* [Problem requirements] Continue the passage about MirOS BSD from the point where it stops.

MirOS BSD (originally called MirBSD) is a free and open source operating system which started as a fork of OpenBSD 3.1 in August 2002. It was intended to maintain the security of OpenBSD with better support for European localisation. Since then it has also incorporated code from other free BSD descendants, including NetBSD, MicroBSD (owned by DamnSmallBSD) and FreeBSD. Code from MirOS BSD was also incorporated into ekkoBSD, and when ekkoBSD ceased to exist, artwork, code and developers ended up working on MirOS BSD for a while.

Unlike the three major BSD distributions, MirOS BSD supports only the x86 and SPARC architectures.

(Stored data)

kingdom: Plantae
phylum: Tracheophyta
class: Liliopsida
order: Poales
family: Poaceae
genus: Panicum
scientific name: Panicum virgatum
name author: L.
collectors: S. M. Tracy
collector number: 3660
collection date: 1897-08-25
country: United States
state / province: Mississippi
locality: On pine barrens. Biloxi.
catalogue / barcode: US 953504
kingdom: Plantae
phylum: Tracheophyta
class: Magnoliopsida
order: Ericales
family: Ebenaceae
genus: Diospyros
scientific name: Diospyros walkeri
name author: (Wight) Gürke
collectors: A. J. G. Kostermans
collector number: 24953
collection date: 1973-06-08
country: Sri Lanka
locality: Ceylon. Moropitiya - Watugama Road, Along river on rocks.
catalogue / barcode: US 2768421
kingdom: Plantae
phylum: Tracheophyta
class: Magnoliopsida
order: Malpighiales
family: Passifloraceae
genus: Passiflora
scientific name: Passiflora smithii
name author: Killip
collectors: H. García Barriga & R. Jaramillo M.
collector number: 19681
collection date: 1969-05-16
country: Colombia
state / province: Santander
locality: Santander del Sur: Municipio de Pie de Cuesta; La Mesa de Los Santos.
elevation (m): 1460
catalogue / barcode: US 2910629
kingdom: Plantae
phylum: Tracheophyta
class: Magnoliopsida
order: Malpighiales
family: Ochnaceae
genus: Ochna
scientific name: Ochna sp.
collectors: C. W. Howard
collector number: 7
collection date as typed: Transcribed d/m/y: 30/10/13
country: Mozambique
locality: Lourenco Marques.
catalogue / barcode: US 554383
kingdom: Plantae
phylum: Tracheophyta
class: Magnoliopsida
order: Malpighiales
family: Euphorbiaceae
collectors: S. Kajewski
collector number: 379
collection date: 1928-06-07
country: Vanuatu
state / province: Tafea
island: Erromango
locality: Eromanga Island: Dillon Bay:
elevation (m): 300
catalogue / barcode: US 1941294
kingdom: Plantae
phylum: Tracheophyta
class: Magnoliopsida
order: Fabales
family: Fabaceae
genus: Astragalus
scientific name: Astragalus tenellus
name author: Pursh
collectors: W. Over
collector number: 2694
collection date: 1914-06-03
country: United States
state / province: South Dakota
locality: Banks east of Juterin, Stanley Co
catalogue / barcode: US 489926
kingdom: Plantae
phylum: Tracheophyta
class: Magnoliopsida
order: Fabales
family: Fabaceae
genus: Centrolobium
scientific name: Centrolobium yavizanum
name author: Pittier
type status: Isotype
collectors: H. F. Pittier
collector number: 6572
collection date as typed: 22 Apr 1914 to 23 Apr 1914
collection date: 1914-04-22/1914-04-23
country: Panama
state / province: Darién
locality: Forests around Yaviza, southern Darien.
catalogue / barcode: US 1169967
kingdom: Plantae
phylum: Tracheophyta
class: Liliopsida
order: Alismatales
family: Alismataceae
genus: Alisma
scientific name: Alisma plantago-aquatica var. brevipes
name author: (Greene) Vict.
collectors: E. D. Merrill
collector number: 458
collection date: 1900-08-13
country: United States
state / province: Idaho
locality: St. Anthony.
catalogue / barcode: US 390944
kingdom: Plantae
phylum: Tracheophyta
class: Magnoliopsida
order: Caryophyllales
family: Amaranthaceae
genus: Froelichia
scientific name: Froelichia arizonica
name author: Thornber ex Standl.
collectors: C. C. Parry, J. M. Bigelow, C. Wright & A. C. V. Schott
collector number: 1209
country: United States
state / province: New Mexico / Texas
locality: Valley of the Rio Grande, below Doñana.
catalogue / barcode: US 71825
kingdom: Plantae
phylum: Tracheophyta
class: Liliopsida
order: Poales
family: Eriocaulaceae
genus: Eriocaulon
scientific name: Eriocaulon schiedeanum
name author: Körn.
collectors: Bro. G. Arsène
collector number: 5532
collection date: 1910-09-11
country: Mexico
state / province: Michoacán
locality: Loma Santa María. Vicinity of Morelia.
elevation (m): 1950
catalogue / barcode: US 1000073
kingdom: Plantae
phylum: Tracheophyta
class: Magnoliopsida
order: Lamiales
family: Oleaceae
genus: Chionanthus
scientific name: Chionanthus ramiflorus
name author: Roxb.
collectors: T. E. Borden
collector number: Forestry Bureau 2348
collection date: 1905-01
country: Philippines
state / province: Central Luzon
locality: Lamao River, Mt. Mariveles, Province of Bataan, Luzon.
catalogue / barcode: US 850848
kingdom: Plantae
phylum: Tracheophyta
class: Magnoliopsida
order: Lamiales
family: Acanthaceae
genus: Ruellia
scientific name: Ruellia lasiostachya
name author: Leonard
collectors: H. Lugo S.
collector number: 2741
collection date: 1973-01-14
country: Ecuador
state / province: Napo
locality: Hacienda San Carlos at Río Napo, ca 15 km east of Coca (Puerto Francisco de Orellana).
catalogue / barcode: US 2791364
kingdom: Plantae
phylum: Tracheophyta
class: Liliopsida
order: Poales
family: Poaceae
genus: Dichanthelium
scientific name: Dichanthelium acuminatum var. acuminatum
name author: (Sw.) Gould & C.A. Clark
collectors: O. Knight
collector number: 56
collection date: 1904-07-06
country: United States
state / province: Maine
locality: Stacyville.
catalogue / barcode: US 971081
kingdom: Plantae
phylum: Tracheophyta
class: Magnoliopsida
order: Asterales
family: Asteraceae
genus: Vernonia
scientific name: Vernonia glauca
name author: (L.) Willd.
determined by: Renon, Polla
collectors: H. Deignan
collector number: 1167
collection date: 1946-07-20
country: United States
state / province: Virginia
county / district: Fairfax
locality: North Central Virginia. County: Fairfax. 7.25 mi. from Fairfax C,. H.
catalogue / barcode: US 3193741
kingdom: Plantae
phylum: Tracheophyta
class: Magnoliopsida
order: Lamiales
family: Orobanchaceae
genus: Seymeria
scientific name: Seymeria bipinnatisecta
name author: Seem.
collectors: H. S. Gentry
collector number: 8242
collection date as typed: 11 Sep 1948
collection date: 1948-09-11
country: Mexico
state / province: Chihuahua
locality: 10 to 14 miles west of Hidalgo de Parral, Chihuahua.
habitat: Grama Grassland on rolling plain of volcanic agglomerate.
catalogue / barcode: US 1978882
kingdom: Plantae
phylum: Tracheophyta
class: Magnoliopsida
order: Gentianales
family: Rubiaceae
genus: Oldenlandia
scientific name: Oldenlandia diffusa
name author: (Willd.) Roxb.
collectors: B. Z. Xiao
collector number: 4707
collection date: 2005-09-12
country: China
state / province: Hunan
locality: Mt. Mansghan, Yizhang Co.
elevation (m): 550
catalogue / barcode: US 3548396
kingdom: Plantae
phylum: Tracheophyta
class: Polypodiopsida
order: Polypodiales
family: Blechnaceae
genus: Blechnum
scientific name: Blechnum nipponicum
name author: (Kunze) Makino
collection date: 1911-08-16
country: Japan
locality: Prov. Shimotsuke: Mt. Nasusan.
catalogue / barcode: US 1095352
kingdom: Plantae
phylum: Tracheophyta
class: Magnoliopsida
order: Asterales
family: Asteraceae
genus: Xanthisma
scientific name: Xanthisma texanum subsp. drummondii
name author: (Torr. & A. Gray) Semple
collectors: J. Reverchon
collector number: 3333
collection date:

* [Answer to this task]
== History ==
MirOS BSD originated as OpenBSD-current-mirabilos, an OpenBSD patchkit, but became a separate project after differences in opinion between the OpenBSD project leader Theo de Raadt and Thorsten Glaser. Despite the forking, MirOS BSD was synchronised with the ongoing development of OpenBSD, thus inheriting most of its good security history, as well as NetBSD and other BSD flavours.

One of the project's goals was to be able to port the MirOS userland to run on the Linux kernel, hence the deprecation of the MirBSD name in favour of MirOS. While MirOS Linux (linux kernel + BSD userland) was discussed by the developers sometime in 2004, it has not materialised.